Brano:
---

Venezuela, arrestato un paramedico italiano: assisteva manifestanti feriti a un corteo antigovernativo

È stato fermato e rinchiuso in un carcere militare con l'accusa di terrorismo Angel Faria Fiorentini, un 25enne italo-venezuelano originario di Molfetta (Bari).

La notizia inizialmente trapelata grazie ad alcuni amici italiani e molfettesi che erano stati allertati da quelli venezuelani è stata poi confermata dalla Farnesina alla "Repubblica" che ha altresì ascoltato Andrés Perillo, uno degli avvocati del ragazzo.

Il giovane è detenuto al posto di Comando della Guardia nazionale di Chacao, distretto della capitale dove è stato fermato. Il consolato di Caracas è in contatto costante con la famiglia e il legale del connazionale e sta cercando di organizzare una visita, secondo le fonti. Con lui sono state fermate altre 23 persone, ufficialmente perche' sospettate di aver preso parte a un assalto alla sede locale del ministero dell'edilizia e al Consiglio nazionale della Magistratura.

---

Dati dell'esercizio:
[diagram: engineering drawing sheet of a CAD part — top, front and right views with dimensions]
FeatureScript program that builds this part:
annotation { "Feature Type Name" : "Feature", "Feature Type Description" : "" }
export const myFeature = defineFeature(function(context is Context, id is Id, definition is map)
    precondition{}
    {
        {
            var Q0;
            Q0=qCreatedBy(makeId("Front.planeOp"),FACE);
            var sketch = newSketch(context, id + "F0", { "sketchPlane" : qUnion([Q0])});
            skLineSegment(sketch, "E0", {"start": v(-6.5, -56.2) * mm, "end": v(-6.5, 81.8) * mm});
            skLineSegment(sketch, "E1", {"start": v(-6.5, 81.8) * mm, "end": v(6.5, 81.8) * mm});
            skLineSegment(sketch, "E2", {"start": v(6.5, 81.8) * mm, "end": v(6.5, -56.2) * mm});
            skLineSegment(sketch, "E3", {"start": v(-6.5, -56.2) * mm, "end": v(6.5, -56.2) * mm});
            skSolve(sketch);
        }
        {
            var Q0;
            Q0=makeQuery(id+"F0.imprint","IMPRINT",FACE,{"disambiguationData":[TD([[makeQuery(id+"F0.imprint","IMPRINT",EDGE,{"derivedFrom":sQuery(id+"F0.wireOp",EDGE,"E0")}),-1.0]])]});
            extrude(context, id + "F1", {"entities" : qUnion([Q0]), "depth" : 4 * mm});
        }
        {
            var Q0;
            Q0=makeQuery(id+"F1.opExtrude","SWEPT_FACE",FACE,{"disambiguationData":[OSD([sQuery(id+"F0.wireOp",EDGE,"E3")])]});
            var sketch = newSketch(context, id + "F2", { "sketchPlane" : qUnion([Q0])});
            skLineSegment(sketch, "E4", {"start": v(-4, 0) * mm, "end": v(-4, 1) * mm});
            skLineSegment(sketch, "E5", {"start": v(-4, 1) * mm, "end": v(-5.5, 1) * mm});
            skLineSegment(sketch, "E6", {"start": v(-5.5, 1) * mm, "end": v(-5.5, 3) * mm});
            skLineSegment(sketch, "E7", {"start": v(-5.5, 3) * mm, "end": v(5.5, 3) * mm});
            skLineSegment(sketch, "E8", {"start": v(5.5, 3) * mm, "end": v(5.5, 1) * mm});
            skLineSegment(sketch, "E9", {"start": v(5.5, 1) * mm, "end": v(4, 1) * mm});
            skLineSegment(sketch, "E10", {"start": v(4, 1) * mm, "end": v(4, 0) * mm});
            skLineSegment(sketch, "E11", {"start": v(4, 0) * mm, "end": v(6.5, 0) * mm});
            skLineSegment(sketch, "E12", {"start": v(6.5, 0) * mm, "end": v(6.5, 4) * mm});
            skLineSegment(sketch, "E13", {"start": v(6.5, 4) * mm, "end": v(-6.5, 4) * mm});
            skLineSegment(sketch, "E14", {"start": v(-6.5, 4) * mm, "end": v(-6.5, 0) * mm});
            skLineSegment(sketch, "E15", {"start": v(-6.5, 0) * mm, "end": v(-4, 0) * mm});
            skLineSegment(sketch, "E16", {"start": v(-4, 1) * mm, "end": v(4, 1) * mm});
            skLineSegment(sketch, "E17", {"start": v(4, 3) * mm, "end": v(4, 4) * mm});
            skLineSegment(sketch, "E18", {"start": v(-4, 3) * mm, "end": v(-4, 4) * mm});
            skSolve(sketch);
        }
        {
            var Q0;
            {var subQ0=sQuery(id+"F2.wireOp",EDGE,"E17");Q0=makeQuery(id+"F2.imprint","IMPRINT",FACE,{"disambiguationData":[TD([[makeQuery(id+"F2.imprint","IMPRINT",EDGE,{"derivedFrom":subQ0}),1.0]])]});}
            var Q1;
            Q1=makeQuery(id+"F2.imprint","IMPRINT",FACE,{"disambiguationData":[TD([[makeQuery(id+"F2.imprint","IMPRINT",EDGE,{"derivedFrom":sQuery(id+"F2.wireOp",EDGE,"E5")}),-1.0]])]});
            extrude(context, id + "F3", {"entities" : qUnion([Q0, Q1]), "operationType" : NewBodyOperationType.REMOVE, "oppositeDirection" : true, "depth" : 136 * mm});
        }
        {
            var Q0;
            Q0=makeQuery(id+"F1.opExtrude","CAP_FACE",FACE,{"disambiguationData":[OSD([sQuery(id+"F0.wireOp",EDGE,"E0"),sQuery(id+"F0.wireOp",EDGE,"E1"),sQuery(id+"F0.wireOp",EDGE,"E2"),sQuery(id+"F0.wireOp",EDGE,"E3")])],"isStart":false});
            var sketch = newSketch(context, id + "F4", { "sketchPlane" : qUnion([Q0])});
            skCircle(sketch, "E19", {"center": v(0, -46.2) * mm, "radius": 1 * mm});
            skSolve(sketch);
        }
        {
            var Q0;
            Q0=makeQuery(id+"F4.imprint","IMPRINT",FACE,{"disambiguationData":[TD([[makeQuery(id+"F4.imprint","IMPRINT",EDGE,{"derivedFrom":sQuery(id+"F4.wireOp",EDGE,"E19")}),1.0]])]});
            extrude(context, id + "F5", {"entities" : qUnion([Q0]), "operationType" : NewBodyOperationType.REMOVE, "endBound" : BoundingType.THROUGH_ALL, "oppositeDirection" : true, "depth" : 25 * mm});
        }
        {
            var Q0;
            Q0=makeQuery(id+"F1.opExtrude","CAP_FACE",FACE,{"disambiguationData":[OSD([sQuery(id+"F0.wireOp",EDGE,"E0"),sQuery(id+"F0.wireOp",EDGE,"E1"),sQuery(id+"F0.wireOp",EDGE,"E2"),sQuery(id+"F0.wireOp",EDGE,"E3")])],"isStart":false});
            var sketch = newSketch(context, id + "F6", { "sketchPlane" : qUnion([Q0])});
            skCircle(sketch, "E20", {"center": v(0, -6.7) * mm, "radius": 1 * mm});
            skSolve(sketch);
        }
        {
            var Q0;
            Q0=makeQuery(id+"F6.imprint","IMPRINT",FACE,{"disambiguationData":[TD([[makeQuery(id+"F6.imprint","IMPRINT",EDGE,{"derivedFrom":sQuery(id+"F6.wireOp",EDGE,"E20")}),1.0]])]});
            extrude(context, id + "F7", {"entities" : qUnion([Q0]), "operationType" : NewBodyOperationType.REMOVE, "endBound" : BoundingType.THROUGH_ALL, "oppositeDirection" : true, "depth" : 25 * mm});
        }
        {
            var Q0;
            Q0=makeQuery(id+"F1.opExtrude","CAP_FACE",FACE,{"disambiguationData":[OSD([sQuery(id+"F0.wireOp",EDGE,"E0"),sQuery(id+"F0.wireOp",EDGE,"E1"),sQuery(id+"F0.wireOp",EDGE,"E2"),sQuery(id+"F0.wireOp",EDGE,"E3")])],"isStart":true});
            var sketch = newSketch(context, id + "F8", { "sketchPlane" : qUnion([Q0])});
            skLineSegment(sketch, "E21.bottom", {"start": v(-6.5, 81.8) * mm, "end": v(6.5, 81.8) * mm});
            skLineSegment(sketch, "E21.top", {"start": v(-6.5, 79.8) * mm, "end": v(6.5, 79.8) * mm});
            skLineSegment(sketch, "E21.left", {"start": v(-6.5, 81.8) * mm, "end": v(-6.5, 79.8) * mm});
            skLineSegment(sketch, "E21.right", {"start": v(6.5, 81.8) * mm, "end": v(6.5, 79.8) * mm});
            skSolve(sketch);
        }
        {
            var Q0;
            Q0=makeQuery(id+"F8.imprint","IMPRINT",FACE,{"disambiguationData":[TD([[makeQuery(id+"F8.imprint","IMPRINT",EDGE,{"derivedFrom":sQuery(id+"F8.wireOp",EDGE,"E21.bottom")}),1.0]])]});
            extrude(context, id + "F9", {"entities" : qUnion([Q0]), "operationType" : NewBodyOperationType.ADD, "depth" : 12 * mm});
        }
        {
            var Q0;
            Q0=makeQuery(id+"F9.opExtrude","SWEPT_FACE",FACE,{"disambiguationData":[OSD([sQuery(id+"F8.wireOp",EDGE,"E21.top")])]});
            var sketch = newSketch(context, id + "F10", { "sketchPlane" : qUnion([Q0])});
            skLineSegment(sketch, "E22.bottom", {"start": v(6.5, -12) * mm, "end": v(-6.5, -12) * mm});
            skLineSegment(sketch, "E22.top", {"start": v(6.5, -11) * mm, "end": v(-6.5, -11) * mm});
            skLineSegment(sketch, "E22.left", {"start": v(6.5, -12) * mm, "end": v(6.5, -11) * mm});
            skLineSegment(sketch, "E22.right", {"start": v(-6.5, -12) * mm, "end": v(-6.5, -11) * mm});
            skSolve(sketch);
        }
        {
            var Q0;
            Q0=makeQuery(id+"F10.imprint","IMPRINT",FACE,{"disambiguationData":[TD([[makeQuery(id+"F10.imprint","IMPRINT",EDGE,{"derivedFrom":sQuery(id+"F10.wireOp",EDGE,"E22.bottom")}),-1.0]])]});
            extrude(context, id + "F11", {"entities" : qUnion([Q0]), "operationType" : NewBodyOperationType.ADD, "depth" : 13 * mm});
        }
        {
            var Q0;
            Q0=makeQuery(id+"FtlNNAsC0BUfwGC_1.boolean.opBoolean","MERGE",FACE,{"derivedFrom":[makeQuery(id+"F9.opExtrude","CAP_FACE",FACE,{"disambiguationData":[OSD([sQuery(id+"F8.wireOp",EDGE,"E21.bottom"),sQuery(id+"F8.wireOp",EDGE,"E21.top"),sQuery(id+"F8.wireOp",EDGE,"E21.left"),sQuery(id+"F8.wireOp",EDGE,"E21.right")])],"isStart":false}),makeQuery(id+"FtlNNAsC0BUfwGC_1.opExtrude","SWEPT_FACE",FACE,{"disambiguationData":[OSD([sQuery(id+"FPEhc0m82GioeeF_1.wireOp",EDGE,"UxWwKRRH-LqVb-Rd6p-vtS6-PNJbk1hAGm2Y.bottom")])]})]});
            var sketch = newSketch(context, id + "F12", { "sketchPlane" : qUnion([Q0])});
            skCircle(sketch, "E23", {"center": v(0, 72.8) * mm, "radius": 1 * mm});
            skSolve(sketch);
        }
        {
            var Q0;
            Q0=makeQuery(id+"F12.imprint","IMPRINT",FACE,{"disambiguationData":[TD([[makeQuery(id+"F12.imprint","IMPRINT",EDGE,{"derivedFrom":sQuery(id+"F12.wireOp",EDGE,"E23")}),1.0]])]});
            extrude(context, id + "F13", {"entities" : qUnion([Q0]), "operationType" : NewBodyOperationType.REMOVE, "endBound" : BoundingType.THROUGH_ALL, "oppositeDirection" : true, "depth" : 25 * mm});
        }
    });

---

Esercizi:
A: Rispondi a queste domande sull'articolo sul paramedico arrestato:
(i) Di quale città è originario Angel Faria Fiorentini?
(ii) Come si chiama l'avvocato del ragazzo sentito dalla "Repubblica"?
(iii) Quante altre persone sono state fermate insieme a lui?
B: Ripeti il tratto dell'articolo sul paramedico arrestato da "È stato fermato e" fino a "di Molfetta (Bari).".
C: Prosegui l'articolo sul paramedico arrestato, per favore, a partire dopo la sua ultima frase.

Soluzioni:
A:
(i) Di Molfetta (Bari).
(ii) Andrés Perillo.
(iii) Altre 23 persone.

B:
È stato fermato e rinchiuso in un carcere militare con l'accusa di terrorismo Angel Faria Fiorentini, un 25enne italo-venezuelano originario di Molfetta (Bari).

C:
"Ora Angel rischia tantissimo, ma è innocente".

"È una cosa inconcepibile, fuori dal mondo, basata su accuse assolutamente insensate o inventate". Il giovane, che in Italia studiava canto ma ora lavora come paramedico, sarebbe intervenuto per soccorrere alcuni feriti durante una delle tante proteste contro il presidente, Nicolas Maduro.

Sulla questione è intervenuto anche il premier italiano Paolo Gentiloni che, insieme allo spagnolo Mariano Rajoy, ha invitato il presidente sudamericano Maduro a rispettare i diritti: "Chiediamo che Maduro e il suo governo non reprimano il dissenso e garantiscano i diritti umani, incluso quello a manifestare pacificamente".